Tower of Strength

The 420 Main Building has been the home of Chapman Injury Lawyers since 2008 when Neil Chapman opened the firm. When Chapman started filming commercials from the building’s rooftops, he often would get the same question: “Where did you shoot that commercial?”

“This building was like a well-kept secret,” says Chapman, who has occupied offices on the ninth, 17th, and now 12th floor. “In some ways, the building was hiding in plain sight.”

Soon, the building will be difficult to miss.

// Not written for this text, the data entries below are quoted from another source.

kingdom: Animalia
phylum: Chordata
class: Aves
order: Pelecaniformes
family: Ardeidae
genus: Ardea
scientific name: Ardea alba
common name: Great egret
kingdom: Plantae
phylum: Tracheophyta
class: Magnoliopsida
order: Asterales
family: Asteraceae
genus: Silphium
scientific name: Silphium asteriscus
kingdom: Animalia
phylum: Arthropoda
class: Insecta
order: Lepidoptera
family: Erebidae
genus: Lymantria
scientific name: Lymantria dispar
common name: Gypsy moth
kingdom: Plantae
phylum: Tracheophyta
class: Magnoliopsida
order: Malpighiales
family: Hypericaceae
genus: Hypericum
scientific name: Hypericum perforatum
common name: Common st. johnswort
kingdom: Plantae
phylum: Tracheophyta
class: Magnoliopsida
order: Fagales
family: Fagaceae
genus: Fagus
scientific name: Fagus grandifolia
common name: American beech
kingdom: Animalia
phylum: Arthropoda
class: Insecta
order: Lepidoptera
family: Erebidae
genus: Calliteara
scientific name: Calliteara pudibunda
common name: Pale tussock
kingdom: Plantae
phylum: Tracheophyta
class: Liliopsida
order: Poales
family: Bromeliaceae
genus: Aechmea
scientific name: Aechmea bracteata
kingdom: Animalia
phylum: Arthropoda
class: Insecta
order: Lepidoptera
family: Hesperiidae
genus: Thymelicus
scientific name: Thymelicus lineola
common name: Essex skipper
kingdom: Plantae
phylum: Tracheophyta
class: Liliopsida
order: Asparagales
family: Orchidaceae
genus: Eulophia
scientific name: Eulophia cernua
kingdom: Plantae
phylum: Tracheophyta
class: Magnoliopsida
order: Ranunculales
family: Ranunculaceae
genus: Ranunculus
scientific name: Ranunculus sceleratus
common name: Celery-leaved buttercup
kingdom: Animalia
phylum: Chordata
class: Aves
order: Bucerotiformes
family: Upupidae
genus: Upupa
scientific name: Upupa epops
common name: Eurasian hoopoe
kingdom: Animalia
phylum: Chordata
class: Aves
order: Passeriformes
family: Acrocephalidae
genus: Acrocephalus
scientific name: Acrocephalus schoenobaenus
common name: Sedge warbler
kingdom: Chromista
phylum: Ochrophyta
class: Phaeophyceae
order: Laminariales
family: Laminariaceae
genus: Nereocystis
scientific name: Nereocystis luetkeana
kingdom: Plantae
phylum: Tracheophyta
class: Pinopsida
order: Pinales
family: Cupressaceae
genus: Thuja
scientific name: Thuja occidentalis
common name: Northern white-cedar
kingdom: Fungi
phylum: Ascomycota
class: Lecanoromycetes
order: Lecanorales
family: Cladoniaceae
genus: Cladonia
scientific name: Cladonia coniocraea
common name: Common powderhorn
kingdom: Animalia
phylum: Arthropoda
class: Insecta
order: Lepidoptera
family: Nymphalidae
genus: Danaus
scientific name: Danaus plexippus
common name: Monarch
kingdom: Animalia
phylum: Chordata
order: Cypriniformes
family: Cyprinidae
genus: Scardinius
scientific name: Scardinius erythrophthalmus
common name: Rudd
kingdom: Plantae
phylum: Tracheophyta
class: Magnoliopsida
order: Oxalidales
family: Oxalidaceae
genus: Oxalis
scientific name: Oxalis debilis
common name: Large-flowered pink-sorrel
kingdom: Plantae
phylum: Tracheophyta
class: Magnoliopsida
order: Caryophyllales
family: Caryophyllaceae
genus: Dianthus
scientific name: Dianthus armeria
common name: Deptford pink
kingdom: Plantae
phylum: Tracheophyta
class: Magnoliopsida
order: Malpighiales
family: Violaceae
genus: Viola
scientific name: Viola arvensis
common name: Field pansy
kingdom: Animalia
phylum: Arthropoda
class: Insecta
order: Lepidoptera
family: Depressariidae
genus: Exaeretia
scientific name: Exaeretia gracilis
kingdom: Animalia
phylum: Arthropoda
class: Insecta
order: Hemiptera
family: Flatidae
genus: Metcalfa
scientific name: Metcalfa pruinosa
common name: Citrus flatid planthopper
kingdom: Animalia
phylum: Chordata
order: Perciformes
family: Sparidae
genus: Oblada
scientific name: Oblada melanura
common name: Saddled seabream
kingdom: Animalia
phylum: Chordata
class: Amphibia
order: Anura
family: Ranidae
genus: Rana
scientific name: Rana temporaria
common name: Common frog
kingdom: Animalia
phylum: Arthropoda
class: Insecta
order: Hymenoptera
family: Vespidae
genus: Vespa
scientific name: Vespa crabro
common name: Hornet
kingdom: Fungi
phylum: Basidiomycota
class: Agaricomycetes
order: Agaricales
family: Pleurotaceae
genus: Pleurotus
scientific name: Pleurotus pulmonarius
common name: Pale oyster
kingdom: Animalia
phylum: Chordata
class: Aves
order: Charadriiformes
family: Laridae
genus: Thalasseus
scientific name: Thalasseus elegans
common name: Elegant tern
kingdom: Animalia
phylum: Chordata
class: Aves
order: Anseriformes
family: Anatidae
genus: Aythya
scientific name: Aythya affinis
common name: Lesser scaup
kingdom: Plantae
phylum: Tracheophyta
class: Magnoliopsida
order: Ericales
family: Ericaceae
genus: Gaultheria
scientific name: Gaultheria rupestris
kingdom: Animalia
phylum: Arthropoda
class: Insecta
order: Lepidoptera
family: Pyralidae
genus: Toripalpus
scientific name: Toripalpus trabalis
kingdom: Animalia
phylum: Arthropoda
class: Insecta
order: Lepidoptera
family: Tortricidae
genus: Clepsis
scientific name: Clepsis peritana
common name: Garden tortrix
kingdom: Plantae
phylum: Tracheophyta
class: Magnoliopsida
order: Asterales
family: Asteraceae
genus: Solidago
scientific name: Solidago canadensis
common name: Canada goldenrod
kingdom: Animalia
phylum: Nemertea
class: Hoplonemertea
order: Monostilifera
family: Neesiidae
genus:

The city’s tallest building at 420 Main St. has a new name and new owners, F.C. Tucker Commercial announced in early February. Renamed City Tower at 420 Main, the building will receive a makeover, including roof, elevator, and HVAC improvements this year. Major construction to transform floors 12 through 18 into luxury condominiums will take place in 2018, while floors one through 11 will be mixed use and restaurants, says F.C. Tucker Commercial President Ken Newcomb. The project is expected to cost $25 million.

Newcomb says the building’s concrete fins will be removed.

“Those date the building,” he says. “Completely encasing it in glass will give it a brand-new-building look. For all practical purposes, it will be a brand-new building.”

The building was Old National Bank’s headquarters from 1970 until 2004. The private Petroleum Club occupied the building’s 17th and 18th floors from 1970 until it disbanded in 2006. Attorney Alan Shovers of Kahn, Dees, Donovan & Kahn was chairman of the Petroleum Club’s board and recalls the finest dining — first-class chefs, multiple-course meals followed by flaming desserts, and maître d’ service — and vast views of the city from the top two floors.

“Many special occasions took place there, so the building has a history of some of the best events of Evansville for a 30- or 40-year period,” says Shovers. “Those condominiums will have the most breathtaking views in our city, and there’s a certain specialness that will go with those views. Many people had highlights of their life take place there.”

Newcomb believes the tower’s renovations are a symbol of Evansville’s momentum.

“In years to come when they drive down the Lloyd Expressway and see the new glass and the new LED lighting on the building, people in Evansville will be proud of their skyline,” says Newcomb, adding other cities are known for iconic and recognizable skylines. “We’re going to have that. I think everybody will be proud of not just this building, but all the activity happening Downtown.”